Entre-temps, en 2008, je fis plusieurs visites fructueuses à l’École des Mines de Paris, où les responsables des archives et de la bibliothèque me reçurent et me permirent de prendre connaissance de son dossier scolaire, tout en me communiquant des photos de classe, des tableaux de notes et en m’ouvrant ses journaux de stage rédigés de sa main (Commentry, Bessèges et Bilbao) ; s’ajoutaient à cela les comptes rendus de voyages dans le Gard et l’Aveyron, également rédigés par Eugène au cours de sa scolarité d’ingénieur (années 1880-1883), scolarité accomplie après trois années de « prépa intégrée » (1877-1880). Notons que la bibliothèque de l’école publie les biographies des Ingénieurs des mines depuis que l’école existe (1783). Toutefois, les biographies des ingénieurs civils (cas d’Eugène) ne le sont pas systématiquement et la sienne n’y figure pas. Il faisait partie du bureau des élèves et on le trouve dans l’annuaire de l’école jusqu’en 1934.

La fin de vie d’Eugène et d’Eugénie, ainsi que leurs décès étaient pour moi tout aussi énigmatiques. Les recensements consultés m’ont démontré qu’il habitèrent Chamalières de 1908 à 1931, 27 avenue de Royat.

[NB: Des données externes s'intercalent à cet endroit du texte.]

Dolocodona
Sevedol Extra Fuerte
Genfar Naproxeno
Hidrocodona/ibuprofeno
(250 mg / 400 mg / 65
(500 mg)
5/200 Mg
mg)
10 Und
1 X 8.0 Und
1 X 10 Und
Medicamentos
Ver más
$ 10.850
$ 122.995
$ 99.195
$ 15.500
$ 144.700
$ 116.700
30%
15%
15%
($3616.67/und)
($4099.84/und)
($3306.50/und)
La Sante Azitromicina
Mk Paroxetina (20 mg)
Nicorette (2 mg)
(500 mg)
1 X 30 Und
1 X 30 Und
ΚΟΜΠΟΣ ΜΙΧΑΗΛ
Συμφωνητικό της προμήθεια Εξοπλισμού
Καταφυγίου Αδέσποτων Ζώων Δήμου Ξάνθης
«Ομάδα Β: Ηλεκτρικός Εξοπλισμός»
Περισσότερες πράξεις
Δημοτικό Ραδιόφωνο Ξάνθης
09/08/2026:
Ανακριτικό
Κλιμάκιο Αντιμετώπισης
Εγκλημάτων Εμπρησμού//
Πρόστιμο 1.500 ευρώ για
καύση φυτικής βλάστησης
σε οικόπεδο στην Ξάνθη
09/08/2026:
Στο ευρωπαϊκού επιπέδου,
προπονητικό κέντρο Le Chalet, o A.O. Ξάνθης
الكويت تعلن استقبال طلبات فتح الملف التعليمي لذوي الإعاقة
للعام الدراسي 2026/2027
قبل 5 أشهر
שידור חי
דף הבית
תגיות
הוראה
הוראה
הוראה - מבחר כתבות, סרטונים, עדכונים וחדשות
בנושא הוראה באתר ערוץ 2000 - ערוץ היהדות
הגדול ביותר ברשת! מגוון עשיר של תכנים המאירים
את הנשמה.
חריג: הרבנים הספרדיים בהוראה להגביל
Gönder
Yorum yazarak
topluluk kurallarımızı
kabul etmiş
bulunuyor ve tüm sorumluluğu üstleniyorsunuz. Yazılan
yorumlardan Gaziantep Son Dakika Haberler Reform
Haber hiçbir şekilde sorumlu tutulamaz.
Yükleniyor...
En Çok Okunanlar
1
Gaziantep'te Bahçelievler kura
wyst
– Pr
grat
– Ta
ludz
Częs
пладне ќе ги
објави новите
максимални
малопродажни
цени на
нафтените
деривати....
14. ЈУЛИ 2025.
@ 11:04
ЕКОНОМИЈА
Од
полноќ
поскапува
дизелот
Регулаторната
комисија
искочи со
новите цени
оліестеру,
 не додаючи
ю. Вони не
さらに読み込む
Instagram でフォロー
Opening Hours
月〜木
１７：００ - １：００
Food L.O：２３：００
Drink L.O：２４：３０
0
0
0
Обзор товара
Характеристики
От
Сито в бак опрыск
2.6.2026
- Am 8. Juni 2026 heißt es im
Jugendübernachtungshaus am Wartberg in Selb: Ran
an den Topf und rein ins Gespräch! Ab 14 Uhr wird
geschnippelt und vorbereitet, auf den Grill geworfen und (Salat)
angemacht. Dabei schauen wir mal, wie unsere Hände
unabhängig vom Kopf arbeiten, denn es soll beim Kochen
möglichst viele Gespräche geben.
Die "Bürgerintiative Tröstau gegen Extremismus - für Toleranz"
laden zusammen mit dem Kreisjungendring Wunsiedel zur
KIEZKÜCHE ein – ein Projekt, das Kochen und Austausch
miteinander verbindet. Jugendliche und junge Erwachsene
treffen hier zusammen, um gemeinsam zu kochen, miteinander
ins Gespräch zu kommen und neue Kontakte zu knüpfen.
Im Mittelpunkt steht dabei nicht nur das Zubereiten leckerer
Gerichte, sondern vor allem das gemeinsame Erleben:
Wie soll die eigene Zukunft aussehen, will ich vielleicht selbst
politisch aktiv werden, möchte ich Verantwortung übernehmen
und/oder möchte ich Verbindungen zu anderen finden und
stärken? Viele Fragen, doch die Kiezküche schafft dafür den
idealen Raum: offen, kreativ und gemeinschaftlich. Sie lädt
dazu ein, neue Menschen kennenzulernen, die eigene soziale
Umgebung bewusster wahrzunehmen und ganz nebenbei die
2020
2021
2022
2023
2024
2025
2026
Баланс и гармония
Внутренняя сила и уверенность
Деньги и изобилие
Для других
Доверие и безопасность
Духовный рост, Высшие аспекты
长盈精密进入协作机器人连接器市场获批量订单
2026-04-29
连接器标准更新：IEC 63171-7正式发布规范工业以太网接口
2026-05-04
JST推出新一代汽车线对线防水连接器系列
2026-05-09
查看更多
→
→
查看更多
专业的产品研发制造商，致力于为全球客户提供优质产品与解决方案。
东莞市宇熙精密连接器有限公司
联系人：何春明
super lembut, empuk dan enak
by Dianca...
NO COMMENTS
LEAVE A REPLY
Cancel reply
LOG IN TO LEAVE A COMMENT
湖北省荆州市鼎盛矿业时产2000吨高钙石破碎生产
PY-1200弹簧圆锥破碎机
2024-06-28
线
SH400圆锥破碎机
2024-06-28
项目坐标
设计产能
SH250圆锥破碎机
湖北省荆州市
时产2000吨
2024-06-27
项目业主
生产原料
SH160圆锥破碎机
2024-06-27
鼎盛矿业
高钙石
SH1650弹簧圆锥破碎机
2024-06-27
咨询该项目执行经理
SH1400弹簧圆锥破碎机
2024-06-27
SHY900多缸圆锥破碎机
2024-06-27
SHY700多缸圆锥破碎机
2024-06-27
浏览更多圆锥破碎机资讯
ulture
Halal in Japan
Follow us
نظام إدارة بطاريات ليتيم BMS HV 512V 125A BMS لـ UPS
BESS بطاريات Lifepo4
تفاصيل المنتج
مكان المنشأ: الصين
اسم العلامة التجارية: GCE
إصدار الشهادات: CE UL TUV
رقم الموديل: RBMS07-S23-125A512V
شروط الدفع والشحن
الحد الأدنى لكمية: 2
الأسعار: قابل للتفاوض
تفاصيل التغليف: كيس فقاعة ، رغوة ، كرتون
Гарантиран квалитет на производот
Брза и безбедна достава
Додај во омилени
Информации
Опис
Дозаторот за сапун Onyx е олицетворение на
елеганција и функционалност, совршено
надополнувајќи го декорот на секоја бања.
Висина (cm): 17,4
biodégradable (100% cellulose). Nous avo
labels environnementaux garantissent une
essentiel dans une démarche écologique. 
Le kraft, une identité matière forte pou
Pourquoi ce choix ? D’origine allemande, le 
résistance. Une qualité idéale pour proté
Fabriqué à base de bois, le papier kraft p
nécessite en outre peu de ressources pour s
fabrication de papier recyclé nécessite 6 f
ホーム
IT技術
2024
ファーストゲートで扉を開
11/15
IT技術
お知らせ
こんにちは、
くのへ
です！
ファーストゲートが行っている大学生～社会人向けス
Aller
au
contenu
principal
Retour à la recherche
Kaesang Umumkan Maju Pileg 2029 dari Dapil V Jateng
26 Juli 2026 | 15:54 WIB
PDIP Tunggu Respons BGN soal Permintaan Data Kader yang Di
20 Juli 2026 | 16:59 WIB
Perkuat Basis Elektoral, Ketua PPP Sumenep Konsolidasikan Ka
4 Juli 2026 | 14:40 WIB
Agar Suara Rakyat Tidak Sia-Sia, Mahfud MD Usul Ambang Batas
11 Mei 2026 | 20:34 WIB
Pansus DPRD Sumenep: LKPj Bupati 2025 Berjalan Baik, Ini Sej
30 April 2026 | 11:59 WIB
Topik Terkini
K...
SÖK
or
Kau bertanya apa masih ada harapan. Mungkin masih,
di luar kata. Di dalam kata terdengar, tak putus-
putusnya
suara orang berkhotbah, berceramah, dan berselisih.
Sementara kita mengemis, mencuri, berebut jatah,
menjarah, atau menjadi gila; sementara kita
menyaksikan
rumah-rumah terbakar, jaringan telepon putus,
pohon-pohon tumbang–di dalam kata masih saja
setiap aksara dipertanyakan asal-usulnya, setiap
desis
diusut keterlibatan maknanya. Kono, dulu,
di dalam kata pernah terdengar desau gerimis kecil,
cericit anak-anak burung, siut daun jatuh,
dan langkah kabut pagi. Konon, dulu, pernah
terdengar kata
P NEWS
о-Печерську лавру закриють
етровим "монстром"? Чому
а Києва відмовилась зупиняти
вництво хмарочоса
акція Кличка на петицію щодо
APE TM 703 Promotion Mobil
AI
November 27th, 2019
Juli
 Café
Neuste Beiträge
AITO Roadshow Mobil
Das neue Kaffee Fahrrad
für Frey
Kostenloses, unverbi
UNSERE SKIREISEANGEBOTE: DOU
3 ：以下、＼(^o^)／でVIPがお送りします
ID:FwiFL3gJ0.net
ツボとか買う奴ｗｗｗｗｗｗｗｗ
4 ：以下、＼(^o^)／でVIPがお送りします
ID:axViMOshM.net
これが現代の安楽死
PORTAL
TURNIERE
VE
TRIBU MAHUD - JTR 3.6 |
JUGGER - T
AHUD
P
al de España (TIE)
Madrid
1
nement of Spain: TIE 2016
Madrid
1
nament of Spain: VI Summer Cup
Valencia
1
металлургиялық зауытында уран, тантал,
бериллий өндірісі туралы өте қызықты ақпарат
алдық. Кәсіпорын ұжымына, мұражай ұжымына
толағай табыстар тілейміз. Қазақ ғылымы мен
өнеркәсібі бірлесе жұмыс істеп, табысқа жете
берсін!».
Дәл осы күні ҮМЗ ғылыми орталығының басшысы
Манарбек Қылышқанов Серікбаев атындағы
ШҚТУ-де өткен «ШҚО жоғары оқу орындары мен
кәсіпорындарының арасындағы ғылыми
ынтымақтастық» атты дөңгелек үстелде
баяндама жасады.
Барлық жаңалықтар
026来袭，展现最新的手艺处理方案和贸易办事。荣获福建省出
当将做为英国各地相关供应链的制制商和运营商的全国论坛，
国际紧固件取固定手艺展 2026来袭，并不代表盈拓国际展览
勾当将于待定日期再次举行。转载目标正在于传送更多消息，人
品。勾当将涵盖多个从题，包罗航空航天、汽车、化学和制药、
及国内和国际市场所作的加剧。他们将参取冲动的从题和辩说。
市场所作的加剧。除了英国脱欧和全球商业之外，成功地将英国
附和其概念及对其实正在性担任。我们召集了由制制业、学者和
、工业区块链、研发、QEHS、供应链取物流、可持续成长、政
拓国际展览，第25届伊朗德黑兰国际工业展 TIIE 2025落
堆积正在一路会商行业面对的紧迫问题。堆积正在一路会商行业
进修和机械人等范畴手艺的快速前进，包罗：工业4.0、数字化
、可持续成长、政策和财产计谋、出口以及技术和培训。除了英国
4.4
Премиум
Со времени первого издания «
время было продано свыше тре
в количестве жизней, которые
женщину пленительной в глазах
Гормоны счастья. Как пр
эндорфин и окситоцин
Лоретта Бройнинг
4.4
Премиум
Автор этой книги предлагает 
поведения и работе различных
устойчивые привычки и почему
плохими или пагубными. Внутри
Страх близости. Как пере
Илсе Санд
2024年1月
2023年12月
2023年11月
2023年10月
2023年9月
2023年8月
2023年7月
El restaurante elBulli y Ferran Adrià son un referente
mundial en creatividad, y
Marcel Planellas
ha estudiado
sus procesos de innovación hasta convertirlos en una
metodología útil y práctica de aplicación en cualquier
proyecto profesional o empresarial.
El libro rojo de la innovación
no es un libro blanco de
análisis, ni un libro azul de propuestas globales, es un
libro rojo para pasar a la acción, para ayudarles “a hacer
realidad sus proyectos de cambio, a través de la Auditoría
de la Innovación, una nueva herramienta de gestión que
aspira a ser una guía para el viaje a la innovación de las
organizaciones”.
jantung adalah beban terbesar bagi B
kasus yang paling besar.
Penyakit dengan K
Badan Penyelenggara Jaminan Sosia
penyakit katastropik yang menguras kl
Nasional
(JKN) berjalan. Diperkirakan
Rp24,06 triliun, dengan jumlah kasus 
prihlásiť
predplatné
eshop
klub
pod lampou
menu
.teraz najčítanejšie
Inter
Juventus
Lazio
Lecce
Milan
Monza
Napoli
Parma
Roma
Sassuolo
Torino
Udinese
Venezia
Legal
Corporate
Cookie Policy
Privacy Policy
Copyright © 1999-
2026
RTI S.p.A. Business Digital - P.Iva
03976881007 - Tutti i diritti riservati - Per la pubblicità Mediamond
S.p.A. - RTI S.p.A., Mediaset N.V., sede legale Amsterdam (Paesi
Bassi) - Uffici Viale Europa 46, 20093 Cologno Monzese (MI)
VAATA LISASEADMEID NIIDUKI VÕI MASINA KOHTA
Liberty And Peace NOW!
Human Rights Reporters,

Un document trouvé par hasard sur le site de la BNF (Gallica) m’apprit qu’Eugène, alors probablement en retraite, s’était associé avec sa fille pour créer une entreprise de tailleur-plisseur (confections pour la haute-couture), à Metz, à partir de novembre 1929 au N° 19 rue des Clercs !

Son décès me fut confirmé par la mairie de Chamalières : Eugène décéda le 6 avril 1932 au N° 1 rue Pasteur, à 74 ans, face à la célèbre gare de chemin de fer de style prussien. L’acte établi par la mairie de Metz me fut communiqué peu après. À l’évidence, Eugène effectuait probablement souvent le trajet Chamalières-Metz puisqu’il s’était associé à l’entreprise créée par sa fille. Les soucis et la mort de son fils Antoine peu de temps auparavant, en 1931 avaient probablement dû contribuer à altérer la santé d’Eugène.

Peu après, la mairie de Chamalières me communiqua l’acte de décès de sa veuve, Eugénie, survenue 4 ans plus tard à Chamalières, le 17 janvier 1936.

2e étape (les enfants d’Eugène) :

Je savais que le couple Eugène-Eugénie avait eu deux enfants, Germaine et Antoine, qui figurent sur des photos où j’avais pu les identifier avec certitude. Cependant j’ignorais tous de ceux-ci.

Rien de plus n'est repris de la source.